PROVIDED ENTRIES >>
========================

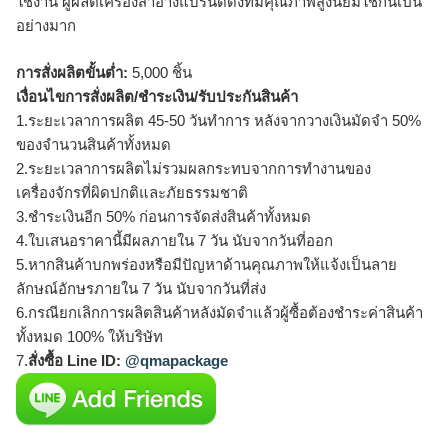
ใช้งาน ผู้ผลิตเครื่องสำอางแบรนด์ดังที่มีคุณภาพสูงนิยมใช้กันเป็น
อย่างมาก
การสั่งผลิตขั้นต่ำ:
5,000 ชิ้น
เงื่อนไขการสั่งผลิต/ชำระเงิน/รับประกันสินค้า
1.ระยะเวลาการผลิต 45-50 วันทำการ หลังจากวางเงินมัดจำ 50%
ของจำนวนสินค้าทั้งหมด
2.ระยะเวลาการผลิตไม่รวมผลกระทบจากการทำงานของ
เครื่องจักรที่ผิดปกติและภัยธรรมชาติ
3.ชำระเงินอีก 50% ก่อนการจัดส่งสินค้าทั้งหมด
4.ใบเสนอราคานี้มีผลภายใน 7 วัน นับจากวันที่ออก
5.หากสินค้าบกพร่องหรือมีปัญหาด้านคุณภาพให้แจ้งเป็นลาย
ลักษณ์อักษรภายใน 7 วัน นับจากวันที่ส่ง
6.กรณียกเลิกการผลิตสินค้าหลังมัดจำแล้วผู้ซื้อต้องชำระค่าสินค้า
ทั้งหมด 100% ให้บริษัท
7.
สั่งซื้อ Line ID:
@qmapackage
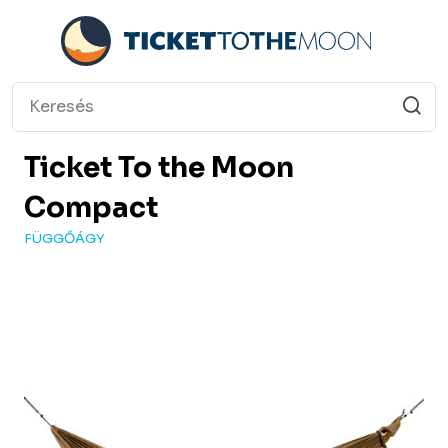
Ticket To the Moon
Compact
FÜGGŐÁGY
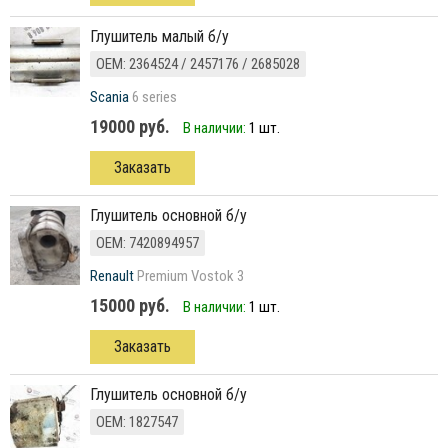
Глушитель малый б/у
ОЕМ: 2364524 / 2457176 / 2685028
Scania
6 series
19000 руб.
В наличии:
1 шт.
Заказать
глушитель основной б/у
ОЕМ: 7420894957
Renault
Premium Vostok 3
15000 руб.
В наличии:
1 шт.
Заказать
глушитель основной б/у
ОЕМ: 1827547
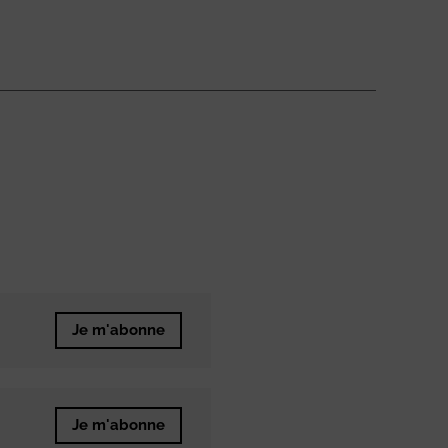
Je m'abonne
Je m'abonne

========================

YOUR TASK >> Each record above needs to be copied exactly, with images left out.

OUTPUT OF THE EXERCISE >>
ใช้งาน ผู้ผลิตเครื่องสำอางแบรนด์ดังที่มีคุณภาพสูงนิยมใช้กันเป็น
อย่างมาก
การสั่งผลิตขั้นต่ำ:
5,000 ชิ้น
เงื่อนไขการสั่งผลิต/ชำระเงิน/รับประกันสินค้า
1.ระยะเวลาการผลิต 45-50 วันทำการ หลังจากวางเงินมัดจำ 50%
ของจำนวนสินค้าทั้งหมด
2.ระยะเวลาการผลิตไม่รวมผลกระทบจากการทำงานของ
เครื่องจักรที่ผิดปกติและภัยธรรมชาติ
3.ชำระเงินอีก 50% ก่อนการจัดส่งสินค้าทั้งหมด
4.ใบเสนอราคานี้มีผลภายใน 7 วัน นับจากวันที่ออก
5.หากสินค้าบกพร่องหรือมีปัญหาด้านคุณภาพให้แจ้งเป็นลาย
ลักษณ์อักษรภายใน 7 วัน นับจากวันที่ส่ง
6.กรณียกเลิกการผลิตสินค้าหลังมัดจำแล้วผู้ซื้อต้องชำระค่าสินค้า
ทั้งหมด 100% ให้บริษัท
7.
สั่งซื้อ Line ID:
@qmapackage
Ticket To the Moon
Compact
FÜGGŐÁGY
Глушитель малый б/у
ОЕМ: 2364524 / 2457176 / 2685028
Scania
6 series
19000 руб.
В наличии:
1 шт.
Заказать
глушитель основной б/у
ОЕМ: 7420894957
Renault
Premium Vostok 3
15000 руб.
В наличии:
1 шт.
Заказать
глушитель основной б/у
ОЕМ: 1827547
Je m'abonne
Je m'abonne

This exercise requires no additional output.